Consigne 1: Réécrivez sous forme de liste le paragraphe de l'extrait de page ci-dessous qui commence par « Pour les banques centrales, la notion de », en conservant ses faits principaux.
Consigne 2:
Répondez aux questions suivantes à partir de l'extrait de page ci-dessous.
(a) Selon le premier paragraphe, dans quel cas les interventions des banques centrales sont-elles rarement en mesure d'inverser durablement le rapport des forces ?
(b) Quel organisme a réalisé le sondage cité, et en quelle année ?
(c) Quelle proportion des banques centrales intervient aussi pour atténuer la volatilité de sa monnaie ?

Algérie

MARCHES FINANCIERS : Comment les banques centrales volent au secours de leur monnaie



Gardiennes de leur monnaie, les banques centrales croisent parfois le fer avec les marchés. Leurs interventions pour la faire monter ou baisser, peuvent être efficaces à court terme mais elles sont rarement en mesure d'inverser durablement le rapport des forces quand il est trop déséquilibré.
Pour les banques centrales, la notion de " guerre des changes ", à savoir la course aux dévaluations compétitives au détriment des partenaires commerciaux, reste un tabou . Celles-ci disent intervenir principalement pour limiter la spéculation sur leur monnaie et assurer la stabilité des prix, selon un sondage (*) de la Banque des règlements internationaux (BRI) réalisé en 2018. Près des deux tiers le font aussi pour atténuer la volatilité de leur monnaie. Seule 1 sur 10 admet intervenir pour orienter le cours de leur devise, qu'elle juge trop haut ou trop bas. Et seule une sur dix reconnaît que c'est pour favoriser la compétitivité en faisant baisser son niveau.

Extractions de texte par page
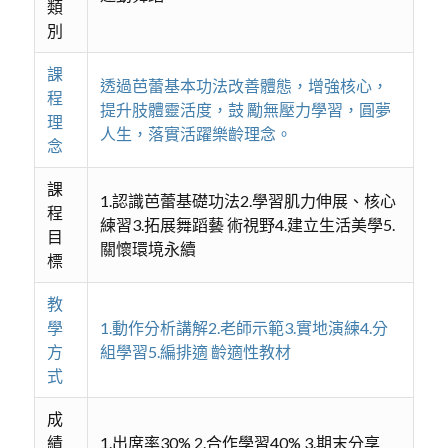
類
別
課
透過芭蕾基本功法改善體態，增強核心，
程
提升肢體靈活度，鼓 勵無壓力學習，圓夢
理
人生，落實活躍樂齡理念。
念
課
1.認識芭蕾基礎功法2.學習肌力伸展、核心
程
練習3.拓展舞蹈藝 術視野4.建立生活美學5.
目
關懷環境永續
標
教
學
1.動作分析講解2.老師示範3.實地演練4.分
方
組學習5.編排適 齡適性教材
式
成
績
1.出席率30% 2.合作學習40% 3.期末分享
--
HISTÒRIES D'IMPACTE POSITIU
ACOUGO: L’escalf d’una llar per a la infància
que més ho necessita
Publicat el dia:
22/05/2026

Corrigé 1:
- Pour les banques centrales, la « guerre des changes », c'est-à-dire la course aux dévaluations compétitives au détriment des partenaires commerciaux, reste un tabou.
- D'après un sondage de la Banque des règlements internationaux (BRI) réalisé en 2018, elles disent intervenir surtout pour limiter la spéculation sur leur monnaie et assurer la stabilité des prix.
- Près des deux tiers interviennent aussi pour atténuer la volatilité de leur monnaie.
- Une sur dix seulement admet intervenir pour orienter le cours de sa devise, qu'elle juge trop haut ou trop bas.
- Une sur dix seulement reconnaît le faire pour favoriser la compétitivité en faisant baisser ce cours.

Corrigé 2:
(a) Quand le rapport des forces est trop déséquilibré.
(b) La Banque des règlements internationaux (BRI), en 2018.
(c) Près des deux tiers.